It's a move that returns them to the sweeping, anthemic rock of War, but if War was an exploding political bomb, The Joshua Tree is a journey through its aftermath, trying to find sense and hope in the desperation. That means that even the anthems — the epic opener "Where the Streets Have No Name," the yearning "I Still Haven't Found What I'm Looking For" — have seeds of doubt within their soaring choruses, and those fears take root throughout the album, whether it's in the mournful sliding acoustic guitars of "Running to Stand Still," the surging "One Tree Hill," or the hypnotic elegy "Mothers of the Disappeared."

So it might seem a little ironic that U2 became superstars on the back of such a dark record, but their focus has never been clearer, nor has their music been catchier, than on The Joshua Tree.

Unexpectedly, U2 have also tempered their textural post-punk with American influences.

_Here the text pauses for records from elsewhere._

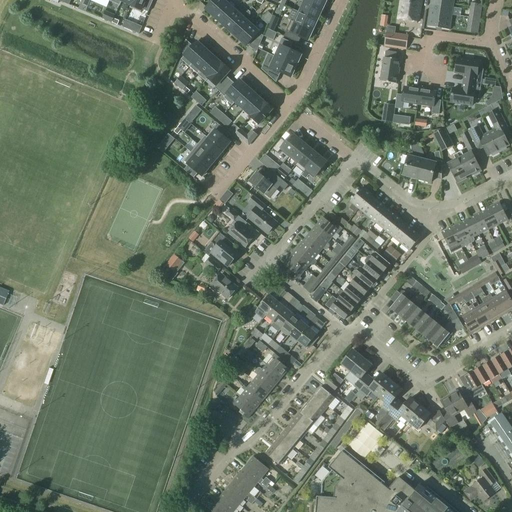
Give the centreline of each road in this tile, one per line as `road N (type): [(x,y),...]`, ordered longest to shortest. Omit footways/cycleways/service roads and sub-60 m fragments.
road 1 (residential): [(181,511),(259,432),(341,329)]
road 2 (residential): [(341,329),(272,270),(270,258),(353,157)]
road 3 (residential): [(511,329),(428,378),(362,330),(341,329)]
road 4 (residential): [(511,175),(429,207),(353,157)]
road 5 (residential): [(289,107),(202,27),(170,9)]
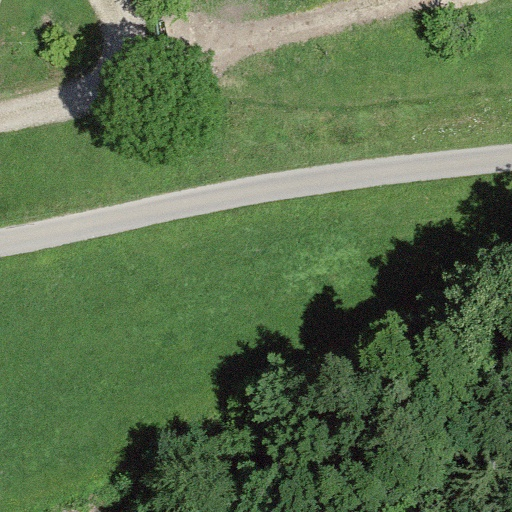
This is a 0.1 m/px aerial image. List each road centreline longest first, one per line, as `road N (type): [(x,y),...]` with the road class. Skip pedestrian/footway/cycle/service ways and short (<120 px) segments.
road 1 (unclassified): [(511,160),(301,181),(0,235)]
road 2 (track): [(112,62),(420,0)]
road 3 (track): [(102,0),(114,24),(112,62),(98,92),(0,119)]
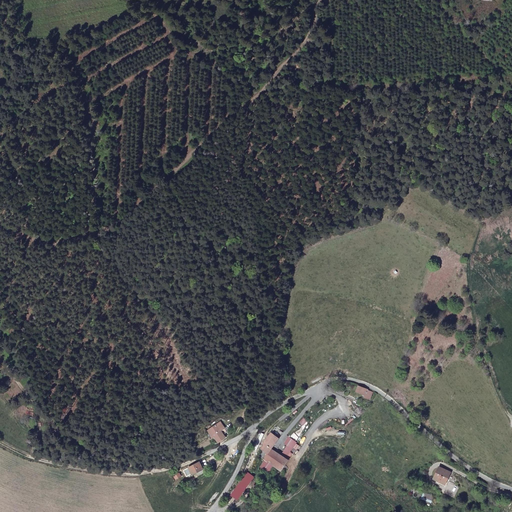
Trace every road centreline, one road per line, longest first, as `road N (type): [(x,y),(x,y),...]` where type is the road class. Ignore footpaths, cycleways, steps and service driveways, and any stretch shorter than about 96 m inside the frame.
road 1 (track): [(450,0),(498,80),(478,194),(481,230),(468,271),(478,342),(511,417)]
road 2 (track): [(0,225),(46,241),(103,229),(125,215),(266,84),(307,33),(318,0)]
road 3 (residential): [(209,511),(270,412),(343,379),(389,398),(460,463),(511,488)]
road 4 (track): [(129,466),(51,425),(0,356)]
road 5 (track): [(129,466),(173,466),(270,412)]
road 6 (track): [(0,439),(57,464),(123,473),(129,466)]
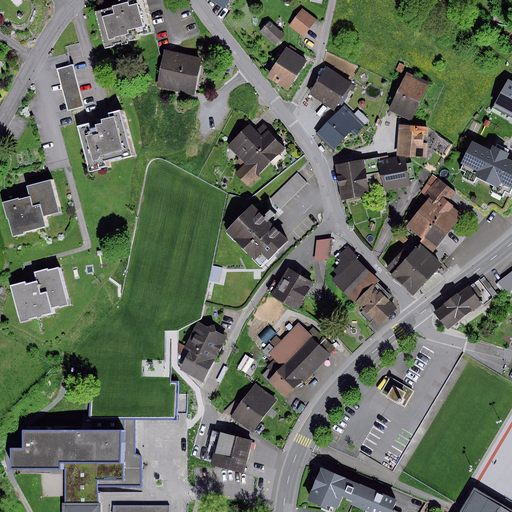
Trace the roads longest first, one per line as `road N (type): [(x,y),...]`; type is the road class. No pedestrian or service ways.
road 1 (residential): [(338,220),(323,166),(198,0)]
road 2 (tertiary): [(283,511),(296,455),(323,406),(416,316)]
road 3 (residential): [(338,220),(275,273),(205,394)]
road 4 (residential): [(70,5),(0,121)]
road 5 (residential): [(416,316),(338,220)]
road 6 (tertiary): [(416,316),(511,243)]
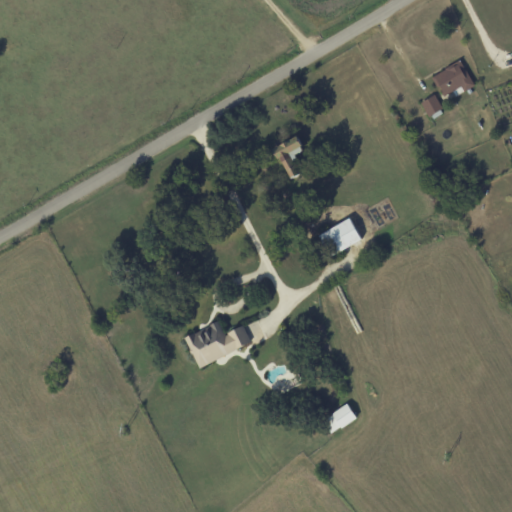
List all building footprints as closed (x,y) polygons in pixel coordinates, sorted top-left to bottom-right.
[(459,86),(462,91),(472,86),(459,61),(432,74),(442,95),(459,86)] [(419,102),(427,116),(441,108),(432,94),(419,102)] [(300,172),(292,154),(301,150),(295,137),(273,147),(287,178),(300,172)] [(360,240),(348,218),(316,235),(328,257),(360,240)] [(241,326),(222,334),(216,322),(183,337),(196,367),(249,344),(241,326)] [(330,434),(355,418),(345,404),(320,420),(330,434)]
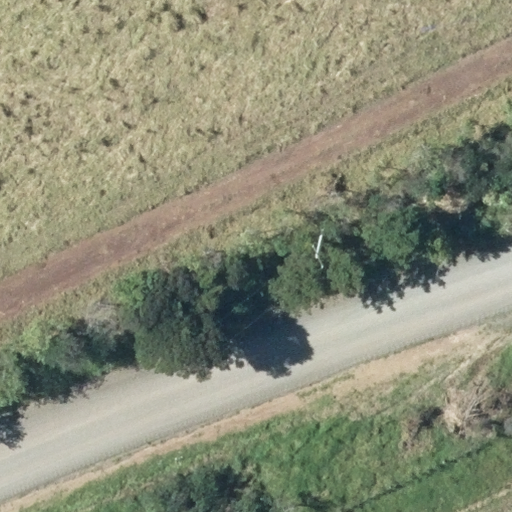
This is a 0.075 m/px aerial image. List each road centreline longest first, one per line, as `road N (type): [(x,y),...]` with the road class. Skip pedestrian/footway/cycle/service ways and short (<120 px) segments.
road 1 (track): [(511,62),(0,316)]
road 2 (unclassified): [(0,456),(511,273)]
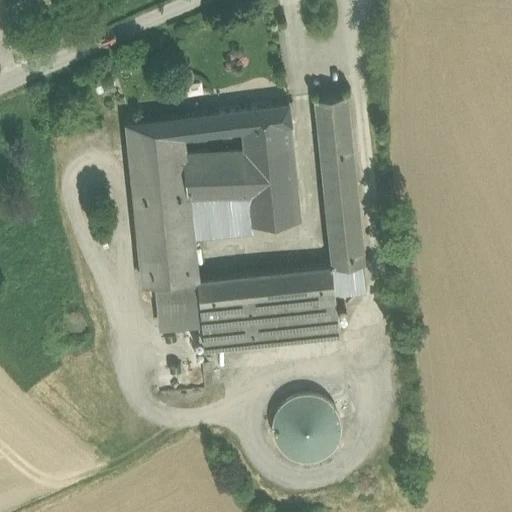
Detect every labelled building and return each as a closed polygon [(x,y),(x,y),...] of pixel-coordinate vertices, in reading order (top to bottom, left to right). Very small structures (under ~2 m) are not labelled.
[(313,99),(332,267),(363,264),(365,264),(345,95),(313,99)] [(289,101),(181,115),(183,140),(243,131),(287,124),(292,123),(289,101)] [(183,140),(181,115),(126,123),(146,286),(156,285),(198,281),(192,231),(185,155),(183,140)] [(287,124),(243,131),(244,140),(245,151),(245,153),(290,149),(287,124)] [(245,151),(244,140),(227,141),(229,152),(245,151)] [(298,220),(290,149),(245,153),(251,225),(298,220)] [(192,231),(251,225),(245,153),(245,151),(229,152),(185,155),(192,231)] [(332,267),(316,269),(319,296),(336,295),(365,292),(363,264),(332,267)] [(198,281),(200,308),(305,298),(302,270),(198,281)] [(200,308),(198,281),(156,285),(159,320),(201,316),(200,308)] [(200,308),(201,316),(205,348),(339,334),(336,295),(319,296),(305,298),(200,308)] [(312,392),(304,392),(296,394),(289,397),(283,403),(278,410),(275,417),(274,425),(275,433),(277,441),(282,448),(288,454),(295,457),(303,460),(311,460),(319,458),(327,454),(333,449),(338,442),(341,434),(342,426),(341,418),(338,410),(334,403),(328,398),(320,394),(312,392)]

Not only are Bono's lyrics obsessed with America, but country and blues influences are heard throughout the record, and instead of using these as roots, they're used as ways to add texture to the music. With the uniformly excellent songs — only the clumsy, heavy rock and portentous lyrics of "Bullet the Blue Sky" fall flat — the result is a powerful, uncompromising record that became a hit due to its vision and its melody.

Never before have U2's big messages sounded so direct and personal.

U2 - Achtung Baby (91)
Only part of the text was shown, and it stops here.